Simple laboratory tests commonly used in adult patients with NAFLD/MAFLD to assess liver fibrosis include APRI and FIB-4 [26, 27]. In studies conducted in children with liver fibrosis caused by chronic hepatitis B and C virus infections or cystic fibrosis-related liver disease, APRI has shown promise as a marker for predicting and determining the severity of fibrosis [28–30]. In our observations APRI had significant value in differentiating between children with and without MAFLD, suggesting the possibility of fibrosis in this group of examined patients.
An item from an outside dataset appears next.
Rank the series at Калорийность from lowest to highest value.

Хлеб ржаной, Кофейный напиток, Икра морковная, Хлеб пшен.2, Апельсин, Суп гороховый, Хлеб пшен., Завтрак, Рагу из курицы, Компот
In a group of 92 children with NAFLD, Mosca et al. comparing various serum tests (including APRI and FIB-4) observed that APRI had better predictive value in diagnosing children with any as well as advanced fibrosis than FIB-4 [31]. Known markers such as APRI are only additional tests to assess liver fibrosis. It seems interesting whether, in combination with new serum markers of fibrosis, APRI can be used in the evaluation of liver fibrosis in everyday clinical practice.
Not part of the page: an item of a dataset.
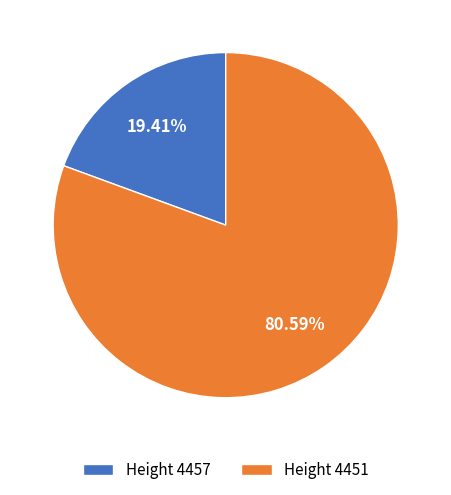

Approximately how many times larger is the value at Height 4451 compared to Height 4457?

4.2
This is the first study in an obese pediatric population to examine a panel of serum markers in combination with other non-invasive predictors of liver fibrosis in children. Our analysis may be an introduction to further analyses in this age group. However, our work has several potential limitations. First, the patients did not meet criteria to perform a liver biopsy [5]; therefore we could not assess the histological grades of fibrosis. Second, the number of patients was too small to draw firm conclusions. The number of patients enrolled in the study was low due to the time span and the monocentric nature of the study. We understand that our results may be subject to errors of omission (type II error), and we did not interpret non-significant statistical results as indicating a true lack of differences.
Conclusions
Our results suggest that TSP2 may be a potential biomarker of hepatocyte injury in pediatric patients with MAFLD. However, GDF-15, TSP2, PTX3 and ANGPTL8 were not found to be effective non-invasive markers of liver fibrosis in children. Further research is needed on the use of TSP2 in the diagnosis and monitoring of MAFLD in pediatric patients.